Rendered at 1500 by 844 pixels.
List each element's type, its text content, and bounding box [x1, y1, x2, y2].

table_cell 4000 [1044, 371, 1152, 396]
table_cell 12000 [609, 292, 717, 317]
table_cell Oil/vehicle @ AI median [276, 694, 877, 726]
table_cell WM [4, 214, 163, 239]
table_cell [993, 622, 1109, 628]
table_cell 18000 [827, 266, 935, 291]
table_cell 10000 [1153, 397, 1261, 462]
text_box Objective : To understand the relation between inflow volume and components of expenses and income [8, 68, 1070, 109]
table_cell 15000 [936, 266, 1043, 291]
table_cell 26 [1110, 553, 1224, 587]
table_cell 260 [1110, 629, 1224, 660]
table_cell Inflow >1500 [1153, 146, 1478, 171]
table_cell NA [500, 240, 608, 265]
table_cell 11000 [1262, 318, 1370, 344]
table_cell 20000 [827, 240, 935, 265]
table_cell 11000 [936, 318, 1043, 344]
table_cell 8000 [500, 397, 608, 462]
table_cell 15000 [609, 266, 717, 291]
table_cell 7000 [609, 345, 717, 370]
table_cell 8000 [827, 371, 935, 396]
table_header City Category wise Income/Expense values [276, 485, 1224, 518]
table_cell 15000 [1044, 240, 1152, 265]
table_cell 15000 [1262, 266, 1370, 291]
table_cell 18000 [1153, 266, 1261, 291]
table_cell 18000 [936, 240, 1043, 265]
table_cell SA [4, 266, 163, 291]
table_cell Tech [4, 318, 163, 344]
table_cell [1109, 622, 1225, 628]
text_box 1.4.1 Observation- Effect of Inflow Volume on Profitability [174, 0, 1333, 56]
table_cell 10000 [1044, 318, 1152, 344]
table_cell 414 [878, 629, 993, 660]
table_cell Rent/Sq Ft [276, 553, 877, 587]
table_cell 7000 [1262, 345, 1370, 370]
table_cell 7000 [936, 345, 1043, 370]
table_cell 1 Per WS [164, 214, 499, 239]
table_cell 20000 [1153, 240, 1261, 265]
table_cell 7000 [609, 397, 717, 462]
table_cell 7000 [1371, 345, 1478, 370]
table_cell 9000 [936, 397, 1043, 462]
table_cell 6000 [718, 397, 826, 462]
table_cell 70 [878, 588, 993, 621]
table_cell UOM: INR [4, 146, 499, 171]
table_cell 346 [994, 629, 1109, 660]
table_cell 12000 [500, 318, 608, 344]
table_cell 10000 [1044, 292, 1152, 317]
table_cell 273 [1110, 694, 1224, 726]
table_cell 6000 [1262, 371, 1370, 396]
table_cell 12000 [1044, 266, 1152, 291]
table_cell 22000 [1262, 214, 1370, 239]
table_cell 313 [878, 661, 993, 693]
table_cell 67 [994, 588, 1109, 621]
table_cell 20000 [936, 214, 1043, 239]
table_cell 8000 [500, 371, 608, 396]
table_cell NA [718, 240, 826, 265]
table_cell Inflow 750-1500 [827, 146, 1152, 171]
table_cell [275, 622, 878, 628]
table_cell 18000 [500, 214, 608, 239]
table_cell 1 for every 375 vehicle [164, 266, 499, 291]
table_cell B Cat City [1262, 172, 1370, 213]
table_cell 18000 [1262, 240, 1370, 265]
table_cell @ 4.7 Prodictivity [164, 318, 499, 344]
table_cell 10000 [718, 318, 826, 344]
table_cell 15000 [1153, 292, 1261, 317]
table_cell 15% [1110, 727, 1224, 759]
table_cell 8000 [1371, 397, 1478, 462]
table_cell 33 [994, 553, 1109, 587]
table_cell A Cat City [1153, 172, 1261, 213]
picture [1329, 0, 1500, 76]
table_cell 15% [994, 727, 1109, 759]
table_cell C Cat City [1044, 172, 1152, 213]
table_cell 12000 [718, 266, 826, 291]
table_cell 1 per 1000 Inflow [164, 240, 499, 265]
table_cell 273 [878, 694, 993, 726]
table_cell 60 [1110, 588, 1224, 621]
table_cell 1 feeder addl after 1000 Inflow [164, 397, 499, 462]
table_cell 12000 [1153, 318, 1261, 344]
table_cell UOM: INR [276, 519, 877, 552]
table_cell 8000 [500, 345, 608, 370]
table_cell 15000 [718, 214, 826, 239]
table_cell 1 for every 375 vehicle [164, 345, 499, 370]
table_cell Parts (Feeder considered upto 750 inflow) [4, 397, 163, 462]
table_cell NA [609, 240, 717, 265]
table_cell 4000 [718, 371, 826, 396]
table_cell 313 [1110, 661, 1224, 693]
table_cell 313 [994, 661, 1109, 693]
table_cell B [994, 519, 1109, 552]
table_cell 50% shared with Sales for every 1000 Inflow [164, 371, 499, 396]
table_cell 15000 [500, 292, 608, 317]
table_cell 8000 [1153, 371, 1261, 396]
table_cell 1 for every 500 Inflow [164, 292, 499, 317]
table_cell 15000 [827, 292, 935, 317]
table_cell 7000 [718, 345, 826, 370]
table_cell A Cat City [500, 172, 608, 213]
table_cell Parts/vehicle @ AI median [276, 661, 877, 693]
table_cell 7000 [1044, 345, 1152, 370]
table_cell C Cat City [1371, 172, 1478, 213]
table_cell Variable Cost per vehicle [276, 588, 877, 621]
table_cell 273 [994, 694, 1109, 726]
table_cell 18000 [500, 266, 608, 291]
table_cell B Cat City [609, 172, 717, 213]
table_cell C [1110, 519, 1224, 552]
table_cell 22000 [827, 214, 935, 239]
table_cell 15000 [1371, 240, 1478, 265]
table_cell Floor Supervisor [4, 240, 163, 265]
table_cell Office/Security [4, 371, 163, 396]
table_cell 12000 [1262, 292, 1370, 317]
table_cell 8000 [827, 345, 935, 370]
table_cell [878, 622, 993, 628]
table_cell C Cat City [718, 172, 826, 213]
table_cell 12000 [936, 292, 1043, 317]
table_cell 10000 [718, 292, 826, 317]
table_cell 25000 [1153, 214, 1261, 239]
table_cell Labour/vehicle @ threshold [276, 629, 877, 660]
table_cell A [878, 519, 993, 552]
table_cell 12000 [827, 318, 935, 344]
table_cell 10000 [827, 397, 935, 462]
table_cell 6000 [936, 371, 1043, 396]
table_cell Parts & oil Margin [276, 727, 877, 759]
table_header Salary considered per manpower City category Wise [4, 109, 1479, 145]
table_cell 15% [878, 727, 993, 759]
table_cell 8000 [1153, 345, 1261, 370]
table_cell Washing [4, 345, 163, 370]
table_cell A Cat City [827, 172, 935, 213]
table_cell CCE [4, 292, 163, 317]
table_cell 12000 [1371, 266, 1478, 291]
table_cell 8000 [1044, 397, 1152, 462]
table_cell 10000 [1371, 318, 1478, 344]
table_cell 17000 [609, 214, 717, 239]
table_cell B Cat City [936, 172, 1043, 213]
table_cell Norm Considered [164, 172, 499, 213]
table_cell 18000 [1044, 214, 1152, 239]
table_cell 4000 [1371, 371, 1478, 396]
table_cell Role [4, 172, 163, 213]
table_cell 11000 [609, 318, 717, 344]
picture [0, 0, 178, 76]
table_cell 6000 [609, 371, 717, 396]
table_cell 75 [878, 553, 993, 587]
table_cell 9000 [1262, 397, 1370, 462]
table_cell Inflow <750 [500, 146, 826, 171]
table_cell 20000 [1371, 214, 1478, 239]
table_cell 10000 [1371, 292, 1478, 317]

EXERCISE AIM:
Output all of the listing exactly as written.

OUTPUT OF THE TASK:
Rendered at 1500 by 844 pixels.
List each element's type, its text content, and bounding box [x1, y1, x2, y2].

table_cell 4000 [1044, 371, 1152, 396]
table_cell 12000 [609, 292, 717, 317]
table_cell Oil/vehicle @ AI median [276, 694, 877, 726]
table_cell WM [4, 214, 163, 239]
table_cell [993, 622, 1109, 628]
table_cell 18000 [827, 266, 935, 291]
table_cell 10000 [1153, 397, 1261, 462]
text_box Objective : To understand the relation between inflow volume and components of expenses and income [8, 68, 1070, 109]
table_cell 15000 [936, 266, 1043, 291]
table_cell 26 [1110, 553, 1224, 587]
table_cell 260 [1110, 629, 1224, 660]
table_cell Inflow >1500 [1153, 146, 1478, 171]
table_cell NA [500, 240, 608, 265]
table_cell 11000 [1262, 318, 1370, 344]
table_cell 20000 [827, 240, 935, 265]
table_cell 11000 [936, 318, 1043, 344]
table_cell 8000 [500, 397, 608, 462]
table_cell 15000 [609, 266, 717, 291]
table_cell 7000 [609, 345, 717, 370]
table_cell 8000 [827, 371, 935, 396]
table_header City Category wise Income/Expense values [276, 485, 1224, 518]
table_cell 15000 [1044, 240, 1152, 265]
table_cell 15000 [1262, 266, 1370, 291]
table_cell 18000 [1153, 266, 1261, 291]
table_cell 18000 [936, 240, 1043, 265]
table_cell SA [4, 266, 163, 291]
table_cell Tech [4, 318, 163, 344]
table_cell [1109, 622, 1225, 628]
text_box 1.4.1 Observation- Effect of Inflow Volume on Profitability [174, 0, 1333, 56]
table_cell 10000 [1044, 318, 1152, 344]
table_cell 414 [878, 629, 993, 660]
table_cell Rent/Sq Ft [276, 553, 877, 587]
table_cell 7000 [1262, 345, 1370, 370]
table_cell 7000 [936, 345, 1043, 370]
table_cell 1 Per WS [164, 214, 499, 239]
table_cell 20000 [1153, 240, 1261, 265]
table_cell 7000 [609, 397, 717, 462]
table_cell 7000 [1371, 345, 1478, 370]
table_cell 9000 [936, 397, 1043, 462]
table_cell 6000 [718, 397, 826, 462]
table_cell 70 [878, 588, 993, 621]
table_cell UOM: INR [4, 146, 499, 171]
table_cell 346 [994, 629, 1109, 660]
table_cell 12000 [500, 318, 608, 344]
table_cell 10000 [1044, 292, 1152, 317]
table_cell 273 [1110, 694, 1224, 726]
table_cell 6000 [1262, 371, 1370, 396]
table_cell 12000 [1044, 266, 1152, 291]
table_cell 22000 [1262, 214, 1370, 239]
table_cell 313 [878, 661, 993, 693]
table_cell 67 [994, 588, 1109, 621]
table_cell 20000 [936, 214, 1043, 239]
table_cell 8000 [500, 371, 608, 396]
table_cell NA [718, 240, 826, 265]
table_cell Inflow 750-1500 [827, 146, 1152, 171]
table_cell [275, 622, 878, 628]
table_cell 18000 [500, 214, 608, 239]
table_cell 1 for every 375 vehicle [164, 266, 499, 291]
table_cell B Cat City [1262, 172, 1370, 213]
table_cell 18000 [1262, 240, 1370, 265]
table_cell @ 4.7 Prodictivity [164, 318, 499, 344]
table_cell 10000 [718, 318, 826, 344]
table_cell 15000 [1153, 292, 1261, 317]
table_cell 15% [1110, 727, 1224, 759]
table_cell 8000 [1371, 397, 1478, 462]
table_cell 33 [994, 553, 1109, 587]
table_cell A Cat City [1153, 172, 1261, 213]
picture [1329, 0, 1500, 76]
table_cell 15% [994, 727, 1109, 759]
table_cell C Cat City [1044, 172, 1152, 213]
table_cell 12000 [718, 266, 826, 291]
table_cell 1 per 1000 Inflow [164, 240, 499, 265]
table_cell 273 [878, 694, 993, 726]
table_cell 60 [1110, 588, 1224, 621]
table_cell 1 feeder addl after 1000 Inflow [164, 397, 499, 462]
table_cell 12000 [1153, 318, 1261, 344]
table_cell UOM: INR [276, 519, 877, 552]
table_cell 8000 [500, 345, 608, 370]
table_cell 15000 [718, 214, 826, 239]
table_cell 1 for every 375 vehicle [164, 345, 499, 370]
table_cell Parts (Feeder considered upto 750 inflow) [4, 397, 163, 462]
table_cell NA [609, 240, 717, 265]
table_cell 4000 [718, 371, 826, 396]
table_cell 313 [1110, 661, 1224, 693]
table_cell 313 [994, 661, 1109, 693]
table_cell B [994, 519, 1109, 552]
table_cell 50% shared with Sales for every 1000 Inflow [164, 371, 499, 396]
table_cell 15000 [500, 292, 608, 317]
table_cell 8000 [1153, 371, 1261, 396]
table_cell 1 for every 500 Inflow [164, 292, 499, 317]
table_cell 15000 [827, 292, 935, 317]
table_cell 7000 [718, 345, 826, 370]
table_cell A Cat City [500, 172, 608, 213]
table_cell Parts/vehicle @ AI median [276, 661, 877, 693]
table_cell 7000 [1044, 345, 1152, 370]
table_cell C Cat City [1371, 172, 1478, 213]
table_cell Variable Cost per vehicle [276, 588, 877, 621]
table_cell 273 [994, 694, 1109, 726]
table_cell 18000 [500, 266, 608, 291]
table_cell B Cat City [609, 172, 717, 213]
table_cell C [1110, 519, 1224, 552]
table_cell 22000 [827, 214, 935, 239]
table_cell 15000 [1371, 240, 1478, 265]
table_cell Floor Supervisor [4, 240, 163, 265]
table_cell Office/Security [4, 371, 163, 396]
table_cell 12000 [1262, 292, 1370, 317]
table_cell 8000 [827, 345, 935, 370]
table_cell [878, 622, 993, 628]
table_cell C Cat City [718, 172, 826, 213]
table_cell 12000 [936, 292, 1043, 317]
table_cell 10000 [718, 292, 826, 317]
table_cell 25000 [1153, 214, 1261, 239]
table_cell Labour/vehicle @ threshold [276, 629, 877, 660]
table_cell A [878, 519, 993, 552]
table_cell 12000 [827, 318, 935, 344]
table_cell 10000 [827, 397, 935, 462]
table_cell 6000 [936, 371, 1043, 396]
table_cell Parts & oil Margin [276, 727, 877, 759]
table_header Salary considered per manpower City category Wise [4, 109, 1479, 145]
table_cell 15% [878, 727, 993, 759]
table_cell 8000 [1153, 345, 1261, 370]
table_cell Washing [4, 345, 163, 370]
table_cell A Cat City [827, 172, 935, 213]
table_cell CCE [4, 292, 163, 317]
table_cell 12000 [1371, 266, 1478, 291]
table_cell 8000 [1044, 397, 1152, 462]
table_cell 10000 [1371, 318, 1478, 344]
table_cell 17000 [609, 214, 717, 239]
table_cell B Cat City [936, 172, 1043, 213]
table_cell Norm Considered [164, 172, 499, 213]
table_cell 18000 [1044, 214, 1152, 239]
table_cell 4000 [1371, 371, 1478, 396]
table_cell Role [4, 172, 163, 213]
table_cell 11000 [609, 318, 717, 344]
picture [0, 0, 178, 76]
table_cell 6000 [609, 371, 717, 396]
table_cell 75 [878, 553, 993, 587]
table_cell 9000 [1262, 397, 1370, 462]
table_cell Inflow <750 [500, 146, 826, 171]
table_cell 20000 [1371, 214, 1478, 239]
table_cell 10000 [1371, 292, 1478, 317]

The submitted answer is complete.